US and China cut rates; will RBI follow suit in October? Economists weigh in

The US and China have cut interest rates in the past week. Will the Reserve Bank of India (RBI) follow suit in the October policy?

Jahangir Aziz, Head of EM Economics Research at JPMorgan, and Luis Oganes, Head of Global Macro Research at JPMorgan, discuss China’s disinflation and slowdown, Fed rate cuts, Bank of Japan (BoJ) hikes, the yen carry trade, and more in an exclusive interaction with CNBC-TV18.

These are the verbatim excerpts of the interview.

Q: Was this big announcement from China more than expected, this 20 basis rate cut, and promises of more cuts? What does it do to the Chinese economy?

Aziz: Those are two separate questions. The first question is, was it expected? It was more or less expected. But you have to look at the two of them separately. The 50 basis points of reserve ratio requirements (RRR) cut was meant to create enough liquidity for the Chinese government to continue to issue bonds because that was the that was basis in which we had called for a 50 basis points of rate cut. The 0.2% cut got a repo cut that was tied higher than what we had. We had 10 basis points of cut. But again the amounts and the timing of that was always quite uncertain.

※

### What this task involves
From the article on the US and Chinese rate cuts, list the specific topics that Aziz and Oganes are stated to discuss with CNBC-TV18. The rows that come next are independent material and have no connection to the article.

[Chart comprehension data]
※

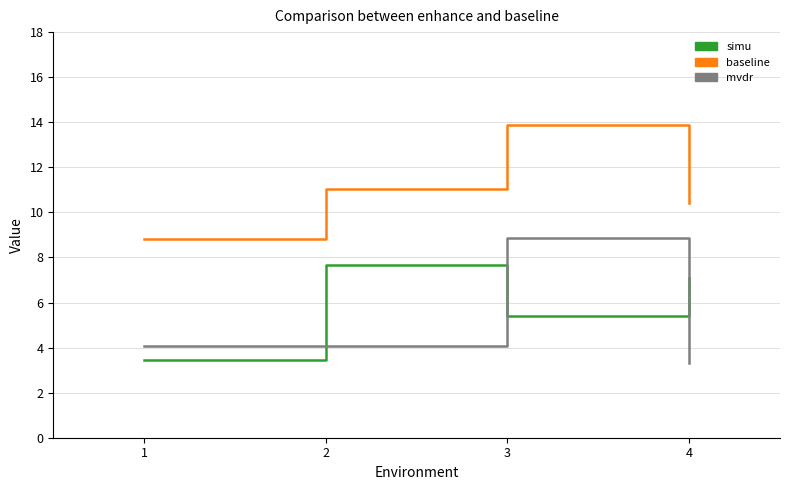

Where is the first local maximum for mvdr?

3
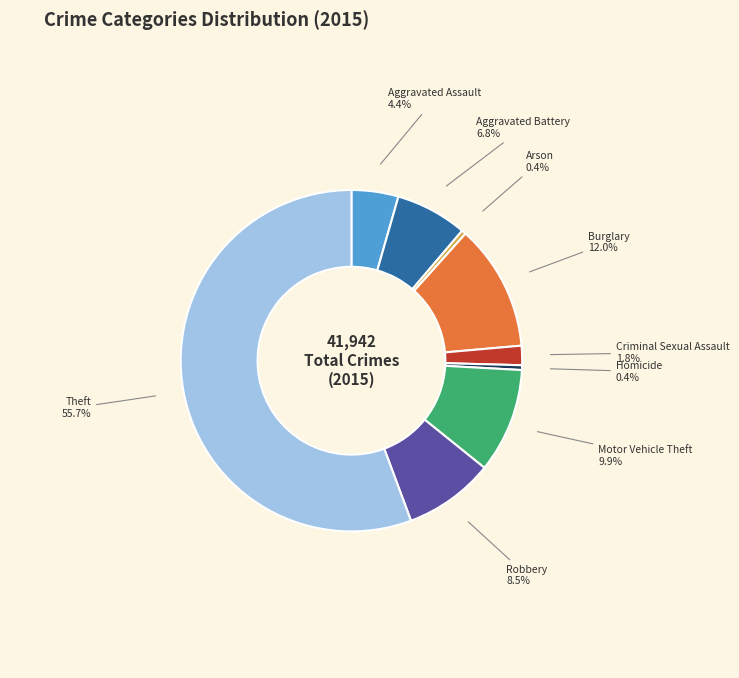

True or false: Theft accounts for 42% of the total.

False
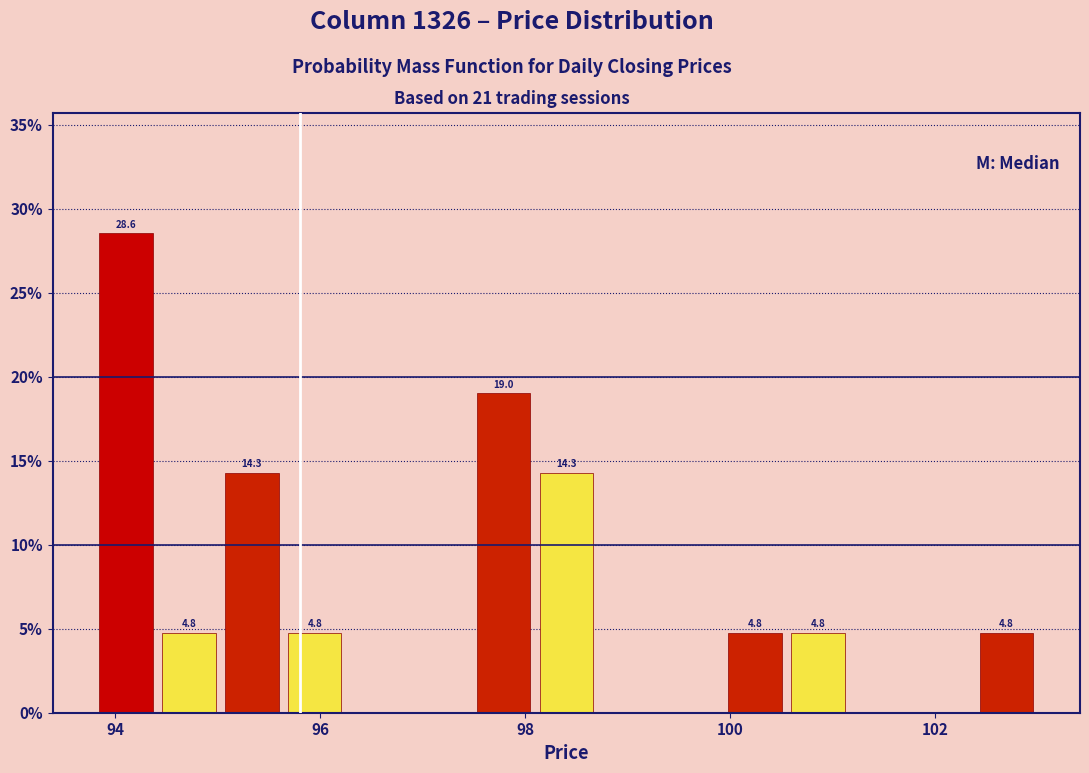

Around what value on the x-axis is the tallest bar? Give the approximate position of its centre, as read against the axis.

94.2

※

### Solved problem
- China's disinflation and slowdown
- Fed rate cuts
- Bank of Japan (BoJ) hikes
- The yen carry trade